Emerging Devices Harness Physics for Efficient AI Computing Beyond Von Neumann Era

The future of computing beyond the Von Neumann era is expected to rely on emerging devices that utilize material and device physics for novel functionalities. These devices, crucial for power-efficient and real-time computing for AI tasks, will likely move beyond the traditional model of a stored-program digital computer. The development of neuromorphic computing hardware, which implements neural network operations, is key to this future. Nanotechnology will support hardware development, creating smaller, faster, and more energy-efficient devices. Nanoelectronic devices using ferroic ordering are a promising alternative, with research focusing on the basic architectures of spintronic and ferroelectric devices and their integration into neuromorphic and analog memory applications.

What is the Future of Computing Beyond the Von Neumann Era?

The future of computing beyond the Von Neumann era is heavily reliant on emerging devices that can extensively harness material and device physics to bring novel functionalities. These devices are expected to perform power-efficient and real-time computing for artificial intelligence (AI) tasks. The Von Neumann architecture, named after the mathematician and physicist John Von Neumann, is a design model for a stored-program digital computer that uses a processing unit and a single separate storage structure to hold both instructions and data. However, the future of computing is expected to move beyond this traditional model.

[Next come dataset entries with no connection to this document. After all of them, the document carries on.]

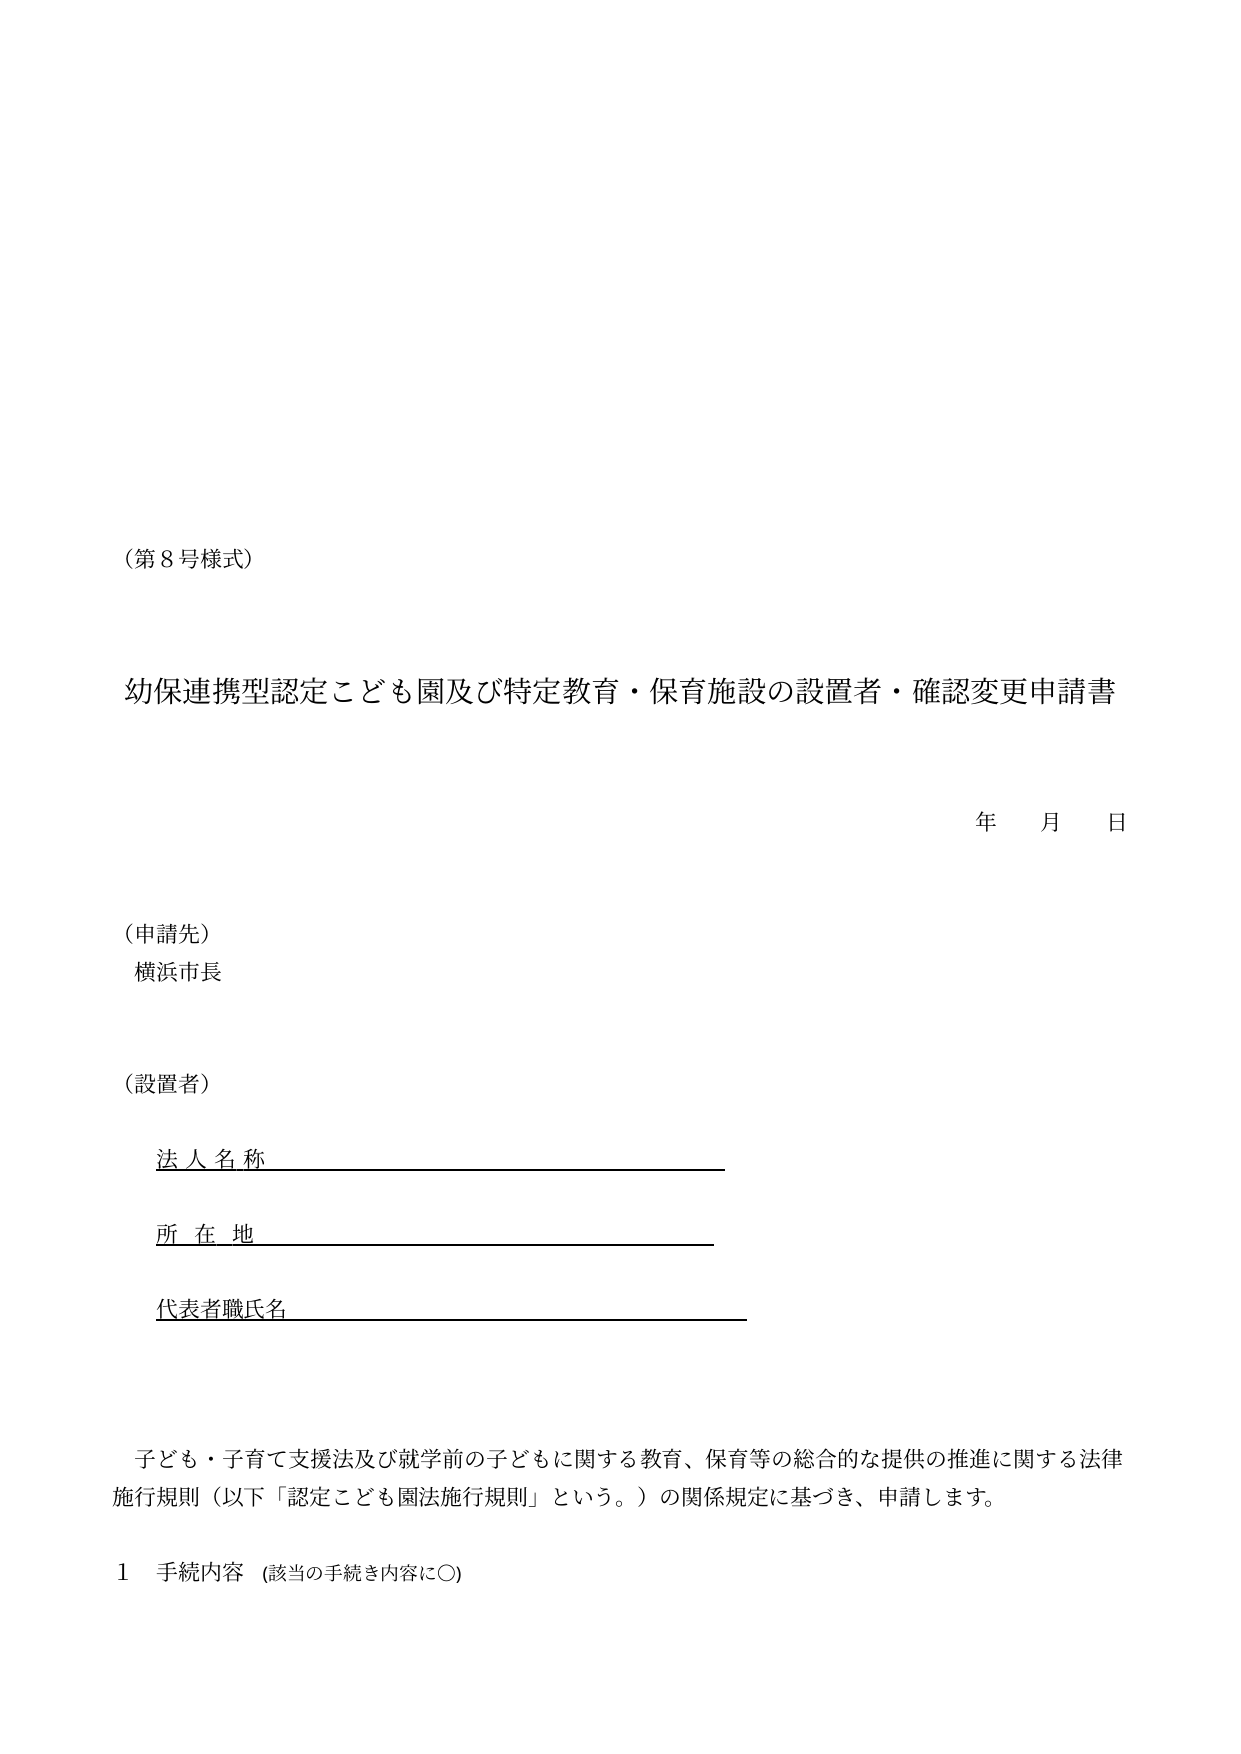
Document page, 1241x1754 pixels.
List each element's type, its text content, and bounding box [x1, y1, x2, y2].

text （申請先） [112, 914, 1128, 952]
text 横浜市長 [112, 952, 1128, 989]
text 幼保連携型認定こども園及び特定教育・保育施設の設置者・確認変更申請書 [112, 652, 1128, 727]
text （第８号様式） [112, 539, 1128, 577]
text 子ども・子育て支援法及び就学前の子どもに関する教育、保育等の総合的な提供の推進に関する法律施行規則（以下「認定こども園法施行規則」という。）の関係規定に基づき、申請します。 [112, 1439, 1128, 1514]
text １ 手続内容 (該当の手続き内容に〇) [112, 1552, 1128, 1589]
text 法人名称 [112, 1139, 1128, 1177]
text 所在地 [112, 1214, 1128, 1252]
text 代表者職氏名 [112, 1289, 1128, 1327]
text 年 月 日 [112, 802, 1128, 839]
text （設置者） [112, 1064, 1128, 1102]
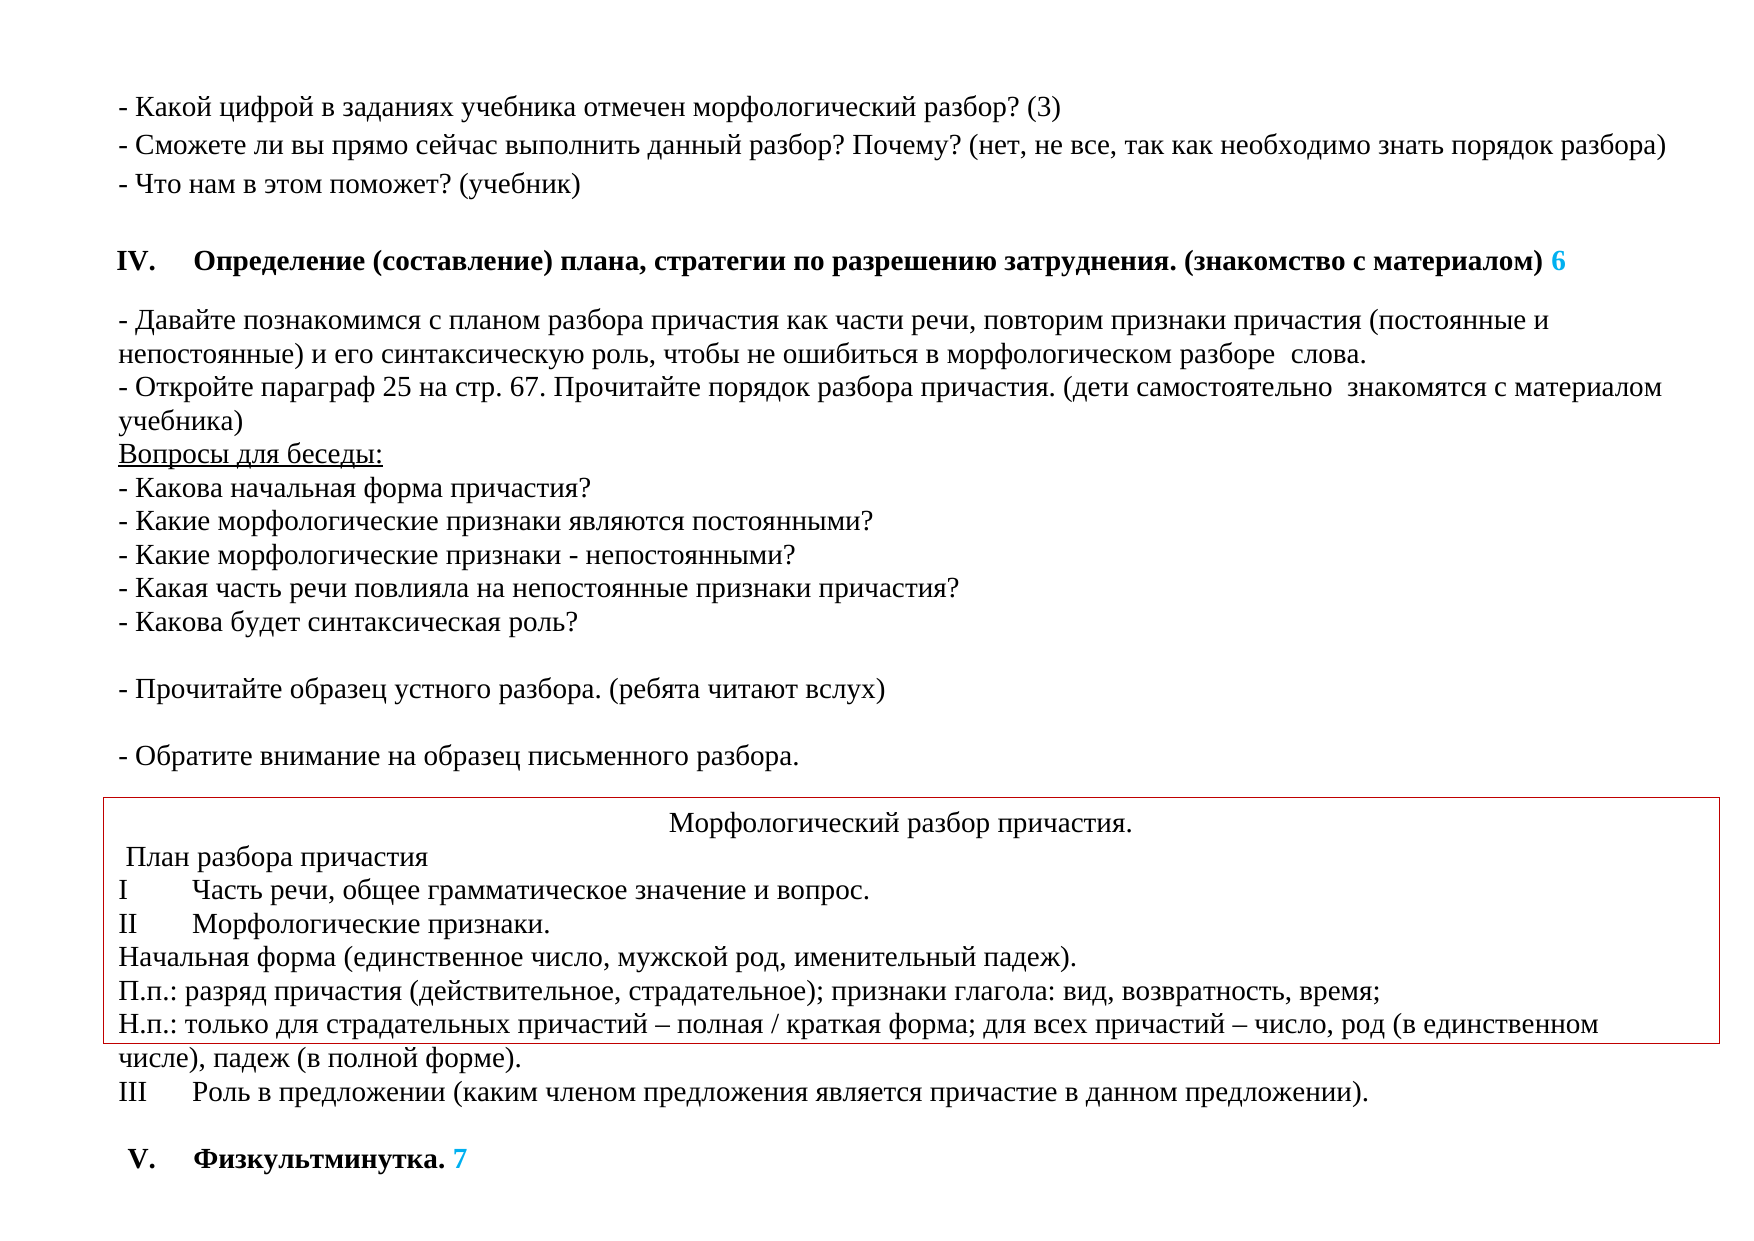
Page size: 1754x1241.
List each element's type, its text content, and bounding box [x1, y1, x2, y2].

text Вопросы для беседы: [118, 436, 1683, 470]
text - Какова начальная форма причастия? [118, 470, 1683, 503]
text - Прочитайте образец устного разбора. (ребята читают вслух) [118, 671, 1683, 705]
list Физкультминутка. 7 [156, 1141, 1683, 1174]
text Н.п.: только для страдательных причастий – полная / краткая форма; для всех причастий – число, род (в единственном числе), падеж (в полной форме). [118, 1007, 1683, 1043]
text II Морфологические признаки. [118, 906, 1683, 939]
text Начальная форма (единственное число, мужской род, именительный падеж). [118, 939, 1683, 973]
text - Какая часть речи повлияла на непостоянные признаки причастия? [118, 571, 1683, 604]
text - Какова будет синтаксическая роль? [118, 604, 1683, 638]
text - Давайте познакомимся с планом разбора причастия как части речи, повторим признаки причастия (постоянные и непостоянные) и его синтаксическую роль, чтобы не ошибиться в морфологическом разборе слова. [1367, 302, 1683, 369]
list Определение (составление) плана, стратегии по разрешению затруднения. (знакомство с материалом) 6 [156, 243, 1683, 276]
text - Какой цифрой в заданиях учебника отмечен морфологический разбор? (3) [118, 89, 1683, 122]
text - Что нам в этом поможет? (учебник) [118, 166, 1683, 199]
text - Откройте параграф 25 на стр. 67. Прочитайте порядок разбора причастия. (дети самостоятельно знакомятся с материалом учебника) [118, 369, 1683, 436]
text - Сможете ли вы прямо сейчас выполнить данный разбор? Почему? (нет, не все, так как необходимо знать порядок разбора) [118, 127, 1683, 161]
text Морфологический разбор причастия. [118, 805, 1683, 839]
text - Какие морфологические признаки - непостоянными? [118, 537, 1683, 571]
text - Обратите внимание на образец письменного разбора. [118, 738, 1683, 772]
text I Часть речи, общее грамматическое значение и вопрос. [118, 872, 1683, 906]
text Н.п.: только для страдательных причастий – полная / краткая форма; для всех причастий – число, род (в единственном числе), падеж (в полной форме). [118, 1044, 1683, 1074]
text - Какие морфологические признаки являются постоянными? [118, 503, 1683, 537]
text П.п.: разряд причастия (действительное, страдательное); признаки глагола: вид, возвратность, время; [118, 973, 1683, 1007]
text III Роль в предложении (каким членом предложения является причастие в данном предложении). [118, 1074, 1683, 1107]
text План разбора причастия [118, 839, 1683, 872]
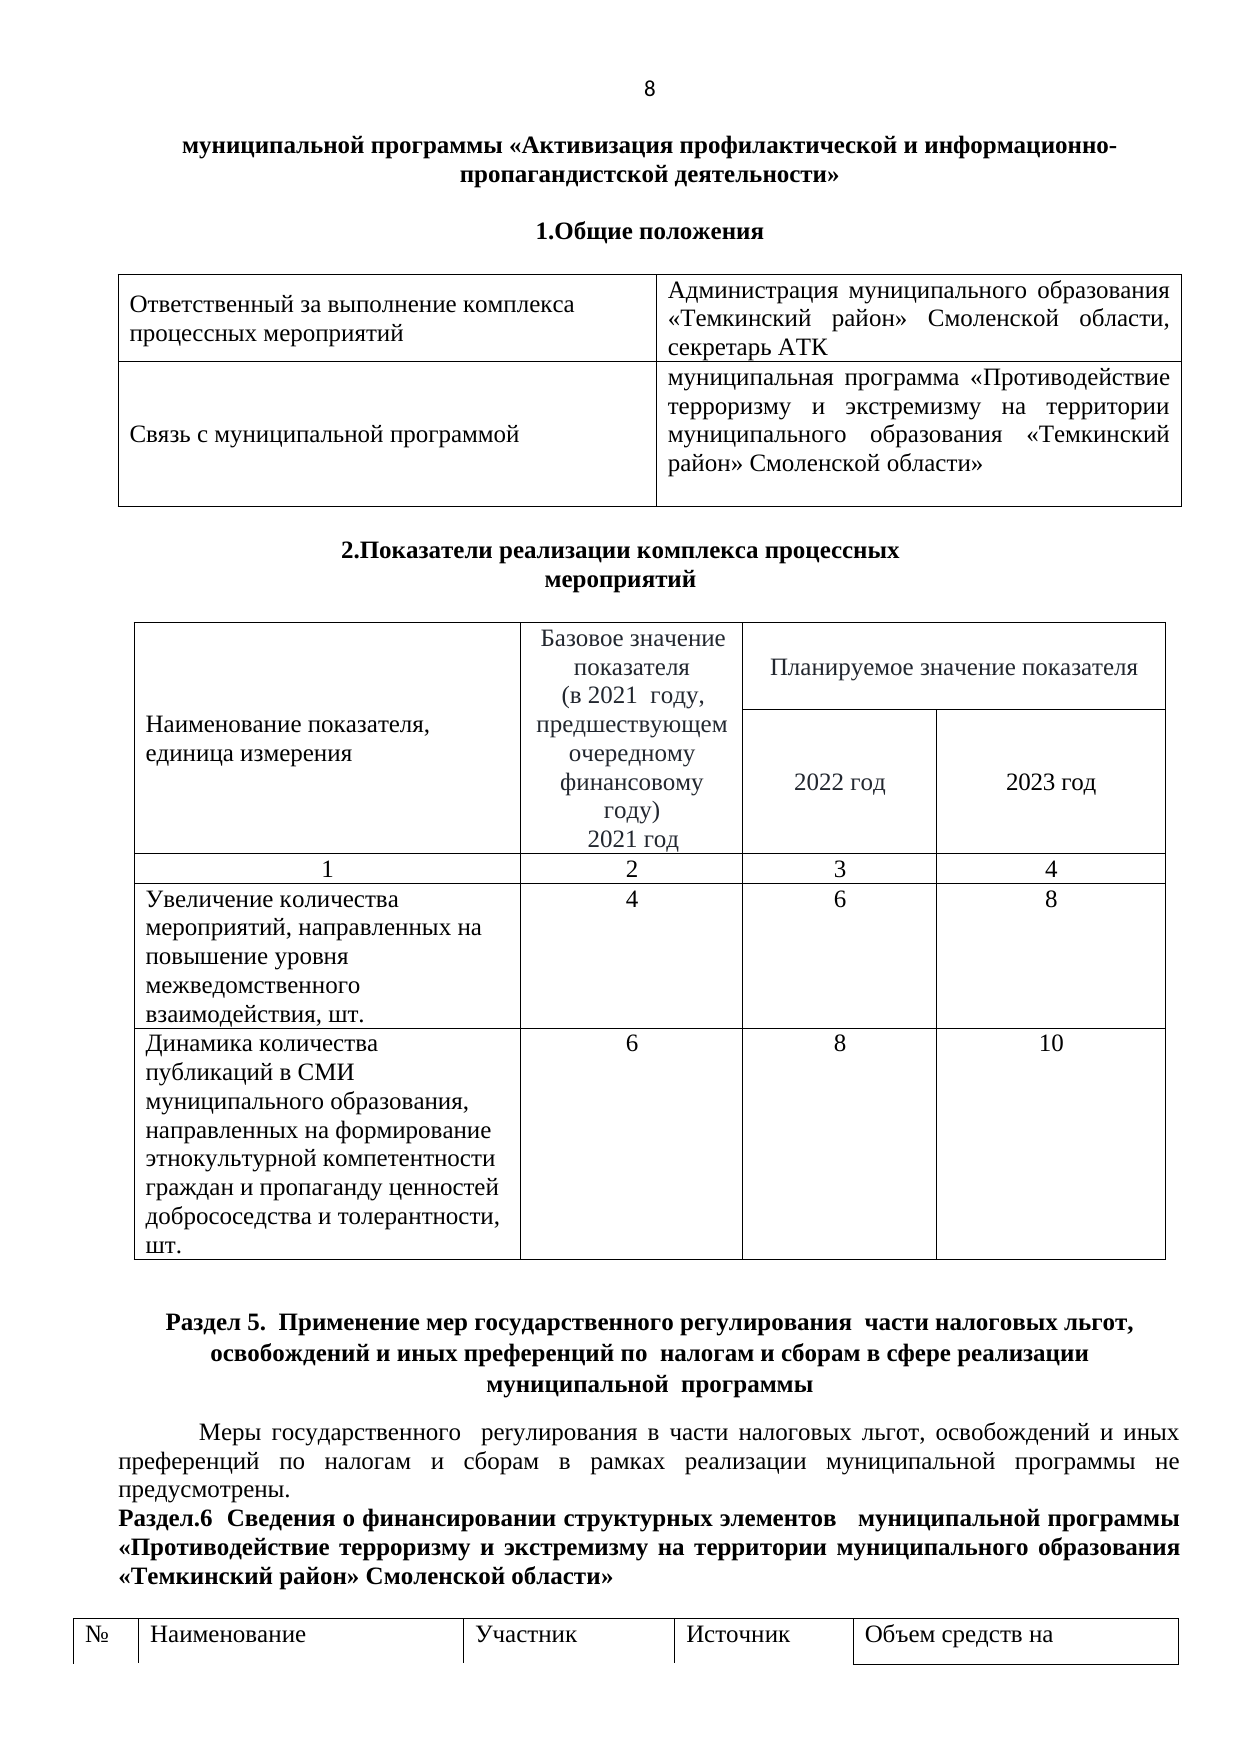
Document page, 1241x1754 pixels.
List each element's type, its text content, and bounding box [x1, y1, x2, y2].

table_cell 1 [135, 854, 520, 883]
table_header № п/п [74, 1619, 139, 1664]
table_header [854, 1619, 1178, 1664]
table_cell муниципальная программа «Противодействие терроризму и экстремизму на территории муниципального образования «Темкинский район» Смоленской области» [657, 362, 1181, 506]
text 1.Общие положения [118, 216, 1181, 245]
table_cell 8 [937, 884, 1165, 1027]
table_header Базовое значение показателя (в 2021 году, предшествующем очередному финансовому году) 2021 год [660, 623, 742, 853]
table_cell 3 [743, 854, 936, 883]
table_header Наименование [139, 1619, 463, 1664]
table_cell 6 [743, 884, 936, 1027]
table_cell 6 [521, 1029, 742, 1258]
table_cell Увеличение количества мероприятий, направленных на повышение уровня межведомственного взаимодействия, шт. [135, 884, 520, 1027]
table_cell 2023 год [937, 710, 1165, 853]
table_header Базовое значение показателя (в 2021 году, предшествующем очередному финансовому году) 2021 год [521, 623, 604, 853]
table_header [675, 1619, 853, 1664]
table_header Наименование показателя, единица измерения [135, 623, 520, 853]
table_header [464, 1619, 675, 1664]
table_header Ответственный за выполнение комплекса процессных мероприятий [119, 275, 656, 361]
table_header Администрация муниципального образования «Темкинский район» Смоленской области, секретарь АТК [657, 275, 1181, 361]
table_cell Связь с муниципальной программой [119, 362, 656, 506]
text муниципальной программы «Активизация профилактической и информационно-пропагандистской деятельности» [118, 130, 1181, 187]
text Раздел 5. Применение мер государственного регулирования части налоговых льгот, освобождений и иных преференций по налогам и сборам в сфере реализации муниципальной программы [118, 1307, 1181, 1398]
text Раздел.6 Сведения о финансировании структурных элементов муниципальной программы «Противодействие терроризму и экстремизму на территории муниципального образования «Темкинский район» Смоленской области» [118, 1503, 1181, 1589]
table_cell 8 [743, 1029, 936, 1258]
text Меры государственного реryлирования в части налоговых льгот, освобождений и иных преференций по налогам и сборам в рамках реализации муниципальной программы не предусмотрены. [118, 1417, 1181, 1503]
table_cell 2022 год [743, 710, 936, 853]
text 2.Показатели реализации комплекса процессных [266, 536, 974, 564]
text мероприятий [266, 564, 974, 593]
table_header Планируемое значение показателя [743, 623, 1165, 709]
table_cell Динамика количества публикаций в СМИ муниципального образования, направленных на формирование этнокультурной компетентности граждан и пропаганду ценностей добрососедства и толерантности, шт. [135, 1029, 520, 1258]
table_cell 4 [937, 854, 1165, 883]
table_cell 10 [937, 1029, 1165, 1258]
table_cell 2 [521, 854, 742, 883]
table_cell 4 [521, 884, 742, 1027]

The development of neuromorphic computing hardware, devices with bioplausible functionalities for implementing neural network operations in hardware, is a key aspect of this future. These devices require different kinds of volatile and nonvolatile memories to implement synaptic and neuronal functionalities. While synaptic plasticity, runtime weight update, and supervised learning require well-controlled multilevel conductance in nanoscale devices with long and short-term synaptic potentiation and depression, neuronal leaky-integrate-and-fire (LIF) activity demands an accumulative nature of switching from one conductance state to the other and a finite decay rate of conductance states to return to its previous condition.

How Can Nanotechnology Support Hardware Development for AI?

Brain-like computing demands large-scale integration of synapses and neurons in practical circuits. This requires nanotechnology to support the hardware development. Nanotechnology, the manipulation of matter on an atomic, molecular, and supramolecular scale, can help in creating devices that are smaller, faster, and more energy-efficient. This is crucial for the development of AI technologies, which require high computational power and energy efficiency.

Moreover, for bringing AI closer to quantum computing and space technologies, additional requirements are operation at cryogenic temperatures and radiation hardening. Cryogenic temperatures, extremely low temperatures, are necessary for quantum computing as quantum bits or qubits, the basic unit of quantum information, require such conditions to function. Radiation hardening, the act of making electronic components and systems resistant to damage or malfunctions caused by high levels of ionizing radiation, is necessary for space technologies.

What Role Does Ferroic Ordering Play in Nanoelectronic Devices?

Nanoelectronic devices utilizing ferroic ordering have emerged as one promising alternative for the future of computing. Ferroic materials are those that exhibit spontaneous ordering, meaning they have a property that exists without an external influence. This property can be electric polarization (ferroelectric), magnetization (ferromagnetic), or both (multiferroic).

The current review discusses the basic architectures of spintronic and ferroelectric devices for their integration in neuromorphic and analog memory applications. Spintronics, or spin electronics, is the study of the intrinsic spin of the electron and its associated magnetic moment, in addition to its fundamental electronic charge, in solid-state devices. Ferroelectric devices, on the other hand, are based on materials that have a spontaneous electric polarization that can be reversed by the application of an external electric field.

How Can Ferromagnetic and Ferroelectric Domain Structures Be Controlled?

Ferromagnetic and ferroelectric domain structures and the control of their dynamics are crucial for reliable multibit memory operation. A domain in ferromagnetic material is a region in which the magnetization is uniform. This means that the individual magnetic moments of the atoms are aligned with one another and they point in the same direction. In ferroelectric materials, a domain is a region in which the electric polarization is uniform.

The control of these domain structures and their dynamics is a complex process that involves manipulating the material at the atomic level. This can be achieved through various methods, such as the application of external electric or magnetic fields, changes in temperature, or mechanical stress.

What Are the Challenges and Future Research Directions in This Field?

The large-scale integration of these devices presents several challenges. These include the need for an affordable process complexity and cost to bring the solutions close to market rather soon. Despite these challenges, the potential benefits of these devices, such as their ability to perform power-efficient and real-time computing for AI tasks, make them a promising area of research.

Future research directions in this field include further exploration of the basic architectures of spintronic and ferroelectric devices, as well as the development of methods for controlling ferromagnetic and ferroelectric domain structures. Additionally, research into how these devices can be integrated into neuromorphic and analog memory applications will also be crucial.